--- start PASSAGE GIVEN ---

Contracts For Booking Speakers For Event Not Event Management Contracts: Supreme Court Sets Aside ₹60 Lakh Service Tax Imposed On HT Media
The appeals before the Supreme Court arose from an order of the Customs, Excise and Service Tax Appellate Tribunal holding that the appellants were liable to pay Service Tax under the category of event management service.
The Supreme Court has set aside an order of the CESTAT passed against HT Media Ltd. imposing an amount of over Rs 60 lakh as Service Tax on fees paid to the speakers through the booking agents for the annual Hindustan Times Leadership Summit. The Apex Court held that the contract for booking of persons required for participation in the event cannot be commonly understood as event management contracts.
The appeals before the Apex Court arose from an order of the Customs, Excise and Service Tax Appellate Tribunal, New Delhi (CESTAT) in Service Tax Appeals holding that the appellants were liable to pay Service Tax under the category of “event management service” for the period covered within the normal limitation.
The Division Bench of Justice J.B. Pardiwala and Justice K.V. Viswanathan held, “The expressions ‘event management’ and ‘event managers’ is commonly understood in the sense of appointing someone to manage or organize the event. Individual contract for booking of persons required for participation in the event are not commonly understood as “event management” contracts.”
AOR Karan Bharihoke represented the Appellant while Advocate V.C. Bharathi represented the Respondent.
Factual Background
The appellant assessee conducted the annual Hindustan Times Leadership Summit (Summit). Speakers were invited from outside India to address the Summit. The appellant entered into contracts with booking agents such as the Washington Speakers Bureau and Harry Walker Agency to book speakers such as Tony Blair, Jerry Linenger and Al Gore. Show cause notices were issued under the Finance Act, 1994 proposing to impose Service Tax on fees paid to the speakers through the booking agents under the category of “Event Management Service” under Section 65(105)(zu) read with Sections 65(40) and 65(41) respectively of Chapter V of the Finance Act by invoking the extended period of limitation.
The show cause notices were adjudicated by the Commissioner and ultimately vide the Order-in-Original, the demand of Service Tax invoking the extended period of limitation under Section 73 of the Finance Act with interest and penalty, was confirmed for the period of demand between October, 2009 and March, 2012. The revenue implication was to the tune of Rs 60,56,180. The appellant assessee went in appeal before the Tribunal. While the Tribunal set aside the invocation of the extended period of limitation, the demand under the normal period of limitation came to be affirmed by the Tribunal under the category of “Event Management Service”. In such circumstances, the appellant approached the Apex Court.

--- end PASSAGE GIVEN ---
--- start DATASET ROWS ---

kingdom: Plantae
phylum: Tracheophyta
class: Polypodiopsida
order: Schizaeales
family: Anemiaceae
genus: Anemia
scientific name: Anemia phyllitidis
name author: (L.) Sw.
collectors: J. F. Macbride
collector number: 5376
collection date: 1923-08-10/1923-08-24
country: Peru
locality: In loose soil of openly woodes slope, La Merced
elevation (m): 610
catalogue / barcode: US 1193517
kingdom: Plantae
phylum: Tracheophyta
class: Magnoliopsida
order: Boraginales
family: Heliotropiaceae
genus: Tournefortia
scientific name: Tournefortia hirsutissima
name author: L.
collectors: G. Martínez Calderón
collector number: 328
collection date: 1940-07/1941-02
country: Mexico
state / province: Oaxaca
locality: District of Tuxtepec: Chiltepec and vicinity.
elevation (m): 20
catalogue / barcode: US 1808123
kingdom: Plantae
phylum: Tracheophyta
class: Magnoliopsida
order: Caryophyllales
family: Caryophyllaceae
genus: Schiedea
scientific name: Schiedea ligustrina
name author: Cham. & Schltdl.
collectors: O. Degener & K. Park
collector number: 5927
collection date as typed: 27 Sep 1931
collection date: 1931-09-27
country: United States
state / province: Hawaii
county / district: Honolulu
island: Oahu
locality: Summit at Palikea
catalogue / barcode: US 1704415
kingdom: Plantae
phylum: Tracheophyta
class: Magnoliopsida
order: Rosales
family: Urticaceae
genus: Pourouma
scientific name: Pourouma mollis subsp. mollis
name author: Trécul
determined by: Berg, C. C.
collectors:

--- end DATASET ROWS ---

## DIRECTIVE A
List every speaker that the article on the HT Media service tax ruling names as booked for the Summit.
## DIRECTIVE B
In the article on the HT Media service tax ruling, rewrite the paragraph beginning "The show cause notices were adjudicated" as a short bulleted list that keeps its main facts.

## SOLUTION A
Tony Blair
Jerry Linenger
Al Gore

## SOLUTION B
- The Commissioner adjudicated the show cause notices. The Order-in-Original confirmed the Service Tax demand, with interest and penalty, by invoking the extended limitation period under Section 73 of the Finance Act.
- The demand covered October 2009 to March 2012 and amounted to Rs 60,56,180.
- The assessee appealed to the Tribunal. The Tribunal set aside the extended limitation period but affirmed the demand for the normal period under "Event Management Service."
- The appellant then approached the Apex Court.